For doctors, this means that it is not enough to simply ask a patient for their participation before beginning an experiment. Instead, consent must be continually sought throughout the course of the experiment, especially as any new developments arise. In her Epilogue, Washington describes how informed consent continues to be threatened in the present day.

MK-ULTRA and MK-NAOIMI

MK-ULTRA and MK-NAOIMI were two secret CIA projects that involved illegal human experimentation. MK-ULTRA ran from 1953 to 1973 and as Washington notes, it employed many former Nazi researchers who were relocated to the US under Operation Paperclip. MK-ULTRA studied the effects of various psychological stimuli, from psychoactive drugs to torture, on interrogation. Washington notes that Dr. Albert M. Kligman tested LSD on Black prisoners as part of the MK-ULTRA project. She also references MK-NAOIMI, which focused on biological warfare.

Non-therapeutic medical research

Washington distinguishes between therapeutic and non-therapeutic medical research in Medical Apartheid. Non-therapeutic medical research is research that is not intended to treat a disease; it consists of “investigat[ing] medical issues for the benefit of future patients or of medical knowledge” with little regard for the subject’s health (5). The Tuskegee Syphilis Experiments are an example of non-therapeutic medical research.

Polygenism

Polygenism is the belief that the human races evolved differently from one another. A disproven theory, Washington references polygenism in her discussions of scientific racism.

Scientific Racism

Scientific racism was a movement in the 19th century that sought to justify the institution of slavery with scientific claims about the nature of Black people. Such claims were based on misapplications of science, and the beliefs of its proponents were, in fact, wholly fictional.
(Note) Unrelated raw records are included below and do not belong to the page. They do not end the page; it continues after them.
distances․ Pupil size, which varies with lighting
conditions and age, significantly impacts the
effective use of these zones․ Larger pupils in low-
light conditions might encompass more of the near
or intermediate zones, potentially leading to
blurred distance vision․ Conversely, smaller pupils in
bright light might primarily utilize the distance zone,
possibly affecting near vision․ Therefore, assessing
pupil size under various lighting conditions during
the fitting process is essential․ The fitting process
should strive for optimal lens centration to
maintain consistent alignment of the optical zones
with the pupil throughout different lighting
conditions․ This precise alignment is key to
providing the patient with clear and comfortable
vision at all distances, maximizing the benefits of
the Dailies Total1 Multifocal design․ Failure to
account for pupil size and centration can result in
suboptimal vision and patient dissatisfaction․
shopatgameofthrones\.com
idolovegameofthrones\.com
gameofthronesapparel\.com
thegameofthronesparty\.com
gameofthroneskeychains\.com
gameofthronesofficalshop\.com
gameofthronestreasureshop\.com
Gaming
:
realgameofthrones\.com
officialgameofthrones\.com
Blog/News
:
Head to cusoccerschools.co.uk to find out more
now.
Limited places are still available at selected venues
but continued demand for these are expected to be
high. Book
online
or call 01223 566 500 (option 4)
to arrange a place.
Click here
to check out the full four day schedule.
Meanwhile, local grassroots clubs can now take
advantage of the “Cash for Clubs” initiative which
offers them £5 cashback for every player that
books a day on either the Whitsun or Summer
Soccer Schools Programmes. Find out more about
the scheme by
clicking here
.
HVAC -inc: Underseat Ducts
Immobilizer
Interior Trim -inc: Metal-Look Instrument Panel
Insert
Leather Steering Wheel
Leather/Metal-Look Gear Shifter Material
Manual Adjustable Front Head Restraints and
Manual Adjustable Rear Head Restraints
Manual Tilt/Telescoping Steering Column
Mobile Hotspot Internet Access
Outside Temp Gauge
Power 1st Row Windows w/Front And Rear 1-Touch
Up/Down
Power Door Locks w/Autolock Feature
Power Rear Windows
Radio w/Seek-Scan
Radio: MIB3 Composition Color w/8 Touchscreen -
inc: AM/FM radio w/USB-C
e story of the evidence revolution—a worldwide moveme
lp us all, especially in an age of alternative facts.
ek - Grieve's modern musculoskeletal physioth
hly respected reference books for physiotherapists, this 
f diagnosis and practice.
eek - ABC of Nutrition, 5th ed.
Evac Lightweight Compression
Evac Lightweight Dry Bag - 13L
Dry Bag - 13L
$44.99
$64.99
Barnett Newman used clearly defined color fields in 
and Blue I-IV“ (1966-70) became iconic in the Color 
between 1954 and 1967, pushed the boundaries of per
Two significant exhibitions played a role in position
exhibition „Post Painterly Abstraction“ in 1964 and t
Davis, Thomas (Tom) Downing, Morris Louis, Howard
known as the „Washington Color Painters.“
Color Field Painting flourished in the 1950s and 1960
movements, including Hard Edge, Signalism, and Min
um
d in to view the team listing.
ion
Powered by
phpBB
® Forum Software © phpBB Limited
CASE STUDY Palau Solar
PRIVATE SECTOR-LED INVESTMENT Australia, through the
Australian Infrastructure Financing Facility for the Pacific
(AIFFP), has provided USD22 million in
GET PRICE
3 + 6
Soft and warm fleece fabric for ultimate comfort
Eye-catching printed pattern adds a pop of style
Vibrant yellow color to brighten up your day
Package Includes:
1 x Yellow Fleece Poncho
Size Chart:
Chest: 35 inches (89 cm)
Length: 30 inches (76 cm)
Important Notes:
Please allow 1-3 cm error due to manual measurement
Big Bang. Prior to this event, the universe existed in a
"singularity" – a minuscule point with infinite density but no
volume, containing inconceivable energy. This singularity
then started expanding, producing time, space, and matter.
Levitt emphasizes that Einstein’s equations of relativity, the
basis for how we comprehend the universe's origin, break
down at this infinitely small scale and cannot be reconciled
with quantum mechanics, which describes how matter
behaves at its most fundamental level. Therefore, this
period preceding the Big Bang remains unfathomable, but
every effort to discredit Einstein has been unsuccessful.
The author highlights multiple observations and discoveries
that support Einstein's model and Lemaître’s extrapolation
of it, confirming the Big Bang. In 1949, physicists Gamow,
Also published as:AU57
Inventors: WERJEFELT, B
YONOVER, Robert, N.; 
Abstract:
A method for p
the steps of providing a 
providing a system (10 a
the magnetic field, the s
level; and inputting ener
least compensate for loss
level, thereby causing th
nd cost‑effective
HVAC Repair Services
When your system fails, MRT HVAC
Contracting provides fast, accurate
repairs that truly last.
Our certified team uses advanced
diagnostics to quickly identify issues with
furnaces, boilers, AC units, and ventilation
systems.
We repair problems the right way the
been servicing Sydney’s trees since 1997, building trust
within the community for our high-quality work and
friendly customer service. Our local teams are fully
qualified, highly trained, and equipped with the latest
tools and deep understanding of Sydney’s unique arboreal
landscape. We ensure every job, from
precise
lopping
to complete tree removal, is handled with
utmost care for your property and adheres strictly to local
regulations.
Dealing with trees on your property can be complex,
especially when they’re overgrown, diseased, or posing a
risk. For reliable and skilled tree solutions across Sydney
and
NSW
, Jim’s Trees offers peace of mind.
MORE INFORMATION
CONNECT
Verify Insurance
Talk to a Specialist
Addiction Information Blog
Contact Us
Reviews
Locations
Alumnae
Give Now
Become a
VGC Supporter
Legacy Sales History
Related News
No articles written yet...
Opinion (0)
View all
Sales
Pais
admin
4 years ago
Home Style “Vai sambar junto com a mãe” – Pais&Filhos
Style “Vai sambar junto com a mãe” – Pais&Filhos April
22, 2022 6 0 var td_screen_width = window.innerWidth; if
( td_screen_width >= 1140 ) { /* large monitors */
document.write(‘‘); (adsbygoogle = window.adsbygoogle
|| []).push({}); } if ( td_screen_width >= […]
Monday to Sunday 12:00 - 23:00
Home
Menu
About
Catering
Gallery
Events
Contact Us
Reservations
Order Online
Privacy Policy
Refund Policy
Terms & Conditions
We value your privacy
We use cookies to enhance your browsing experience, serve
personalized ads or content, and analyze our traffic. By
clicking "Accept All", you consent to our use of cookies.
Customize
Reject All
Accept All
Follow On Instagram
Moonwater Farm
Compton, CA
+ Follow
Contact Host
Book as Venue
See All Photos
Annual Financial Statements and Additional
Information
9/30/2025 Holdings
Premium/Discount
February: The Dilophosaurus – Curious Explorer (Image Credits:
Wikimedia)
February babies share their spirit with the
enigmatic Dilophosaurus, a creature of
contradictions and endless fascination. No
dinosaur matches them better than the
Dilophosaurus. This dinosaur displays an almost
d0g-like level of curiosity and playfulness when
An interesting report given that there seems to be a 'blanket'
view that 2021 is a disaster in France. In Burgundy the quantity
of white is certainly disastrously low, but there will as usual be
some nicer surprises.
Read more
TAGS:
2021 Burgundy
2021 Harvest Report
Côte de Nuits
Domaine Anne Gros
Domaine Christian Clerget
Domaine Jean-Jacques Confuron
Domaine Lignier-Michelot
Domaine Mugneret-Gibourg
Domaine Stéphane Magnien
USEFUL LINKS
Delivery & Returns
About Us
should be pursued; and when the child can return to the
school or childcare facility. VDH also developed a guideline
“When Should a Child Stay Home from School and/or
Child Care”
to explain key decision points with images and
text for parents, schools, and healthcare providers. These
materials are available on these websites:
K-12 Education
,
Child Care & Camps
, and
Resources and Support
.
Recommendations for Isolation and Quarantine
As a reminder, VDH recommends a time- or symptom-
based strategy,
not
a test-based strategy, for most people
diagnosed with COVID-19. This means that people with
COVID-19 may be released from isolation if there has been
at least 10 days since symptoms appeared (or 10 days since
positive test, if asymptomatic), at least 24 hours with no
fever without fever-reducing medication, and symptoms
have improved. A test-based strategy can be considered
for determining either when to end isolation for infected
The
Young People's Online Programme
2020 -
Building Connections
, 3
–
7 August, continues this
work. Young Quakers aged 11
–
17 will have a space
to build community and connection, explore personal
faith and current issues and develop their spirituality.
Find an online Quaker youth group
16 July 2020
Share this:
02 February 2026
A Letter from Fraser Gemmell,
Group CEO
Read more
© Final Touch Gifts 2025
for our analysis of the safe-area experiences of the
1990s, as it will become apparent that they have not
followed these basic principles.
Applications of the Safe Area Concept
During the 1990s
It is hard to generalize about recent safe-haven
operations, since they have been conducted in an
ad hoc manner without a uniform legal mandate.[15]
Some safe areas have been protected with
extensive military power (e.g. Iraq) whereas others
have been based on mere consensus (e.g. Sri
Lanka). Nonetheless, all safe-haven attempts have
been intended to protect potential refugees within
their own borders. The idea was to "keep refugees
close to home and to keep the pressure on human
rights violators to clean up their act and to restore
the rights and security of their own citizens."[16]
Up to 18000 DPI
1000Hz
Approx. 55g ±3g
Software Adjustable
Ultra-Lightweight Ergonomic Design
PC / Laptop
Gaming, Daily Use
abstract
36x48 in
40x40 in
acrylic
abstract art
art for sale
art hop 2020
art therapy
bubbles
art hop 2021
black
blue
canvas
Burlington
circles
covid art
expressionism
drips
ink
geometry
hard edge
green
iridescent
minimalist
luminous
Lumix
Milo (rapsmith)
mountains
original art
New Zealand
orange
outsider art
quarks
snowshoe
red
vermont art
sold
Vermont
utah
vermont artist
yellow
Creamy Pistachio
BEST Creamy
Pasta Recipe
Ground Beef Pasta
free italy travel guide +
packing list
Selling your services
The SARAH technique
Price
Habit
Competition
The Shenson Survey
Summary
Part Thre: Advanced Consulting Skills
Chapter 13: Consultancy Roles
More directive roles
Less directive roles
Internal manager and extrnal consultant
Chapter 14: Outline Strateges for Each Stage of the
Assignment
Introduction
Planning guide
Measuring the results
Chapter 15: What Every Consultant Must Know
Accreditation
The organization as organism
In the eyes of scientific racists, Black people were inherently “physically inferior and were liars, malingerers, hypersexual, and indolent” (35). Washington charts how scientific racism emboldened surgeons in the 19th century to abuse Black people for experiments. Likewise, she describes experiments that sought to prove biological differences between Black and white people, such as those performed on Henry Moss in Chapter 3. However, the beliefs of scientific racism continue to impact doctors’ treatment of African Americans. One such belief is that Black people are unable to feel physical pain in the way white people do. This impacts the treatment of African Americans and doctors’ level of empathy with Black patients.